*PROBLEM REQUIREMENTS:*
Drop every picture, then repeat the records exactly.
:: ENTRIES PROVIDED
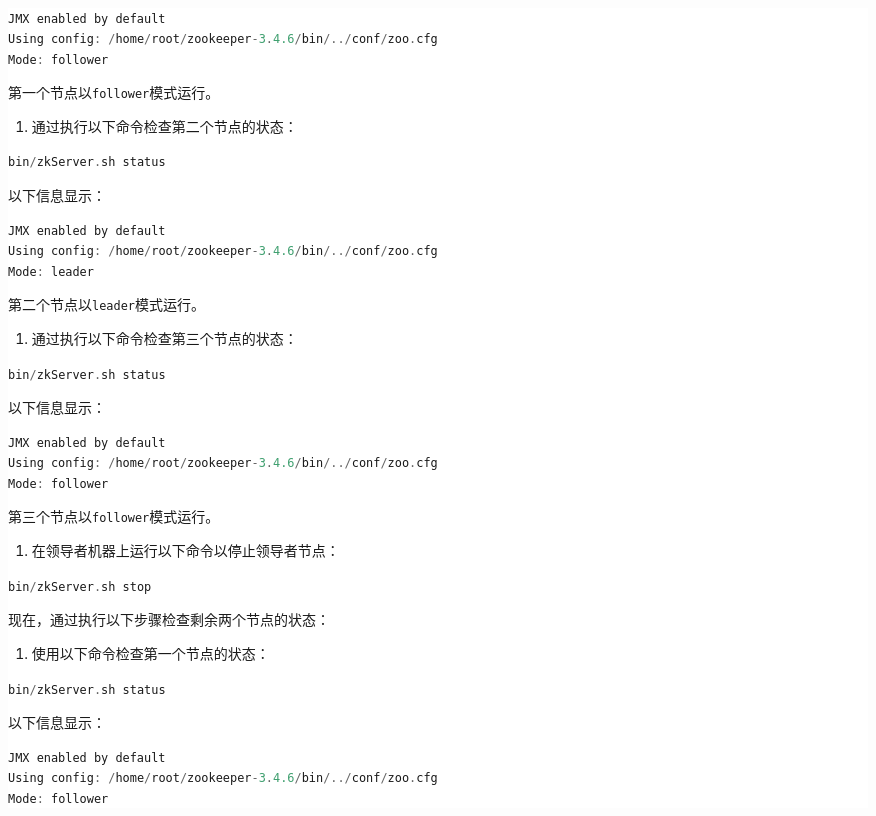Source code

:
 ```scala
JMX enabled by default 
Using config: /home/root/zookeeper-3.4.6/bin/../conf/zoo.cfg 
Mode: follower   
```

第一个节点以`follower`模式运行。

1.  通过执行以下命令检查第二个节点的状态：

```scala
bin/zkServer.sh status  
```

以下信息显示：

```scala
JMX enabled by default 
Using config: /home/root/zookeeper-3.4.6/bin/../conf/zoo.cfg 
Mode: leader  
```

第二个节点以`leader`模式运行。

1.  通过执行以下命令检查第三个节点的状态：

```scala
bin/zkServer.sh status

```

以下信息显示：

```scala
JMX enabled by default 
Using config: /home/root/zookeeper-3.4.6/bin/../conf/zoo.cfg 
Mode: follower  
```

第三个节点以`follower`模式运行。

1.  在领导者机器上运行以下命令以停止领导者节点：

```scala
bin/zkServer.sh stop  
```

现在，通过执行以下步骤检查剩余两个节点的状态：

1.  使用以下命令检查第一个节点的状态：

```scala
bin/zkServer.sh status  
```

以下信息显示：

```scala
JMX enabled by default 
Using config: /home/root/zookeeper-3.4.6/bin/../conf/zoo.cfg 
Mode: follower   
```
::::
*FINISHED TASK:*
Source code

:
 ```scala
JMX enabled by default 
Using config: /home/root/zookeeper-3.4.6/bin/../conf/zoo.cfg 
Mode: follower   
```

第一个节点以`follower`模式运行。

1.  通过执行以下命令检查第二个节点的状态：

```scala
bin/zkServer.sh status  
```

以下信息显示：

```scala
JMX enabled by default 
Using config: /home/root/zookeeper-3.4.6/bin/../conf/zoo.cfg 
Mode: leader  
```

第二个节点以`leader`模式运行。

1.  通过执行以下命令检查第三个节点的状态：

```scala
bin/zkServer.sh status

```

以下信息显示：

```scala
JMX enabled by default 
Using config: /home/root/zookeeper-3.4.6/bin/../conf/zoo.cfg 
Mode: follower  
```

第三个节点以`follower`模式运行。

1.  在领导者机器上运行以下命令以停止领导者节点：

```scala
bin/zkServer.sh stop  
```

现在，通过执行以下步骤检查剩余两个节点的状态：

1.  使用以下命令检查第一个节点的状态：

```scala
bin/zkServer.sh status  
```

以下信息显示：

```scala
JMX enabled by default 
Using config: /home/root/zookeeper-3.4.6/bin/../conf/zoo.cfg 
Mode: follower   
```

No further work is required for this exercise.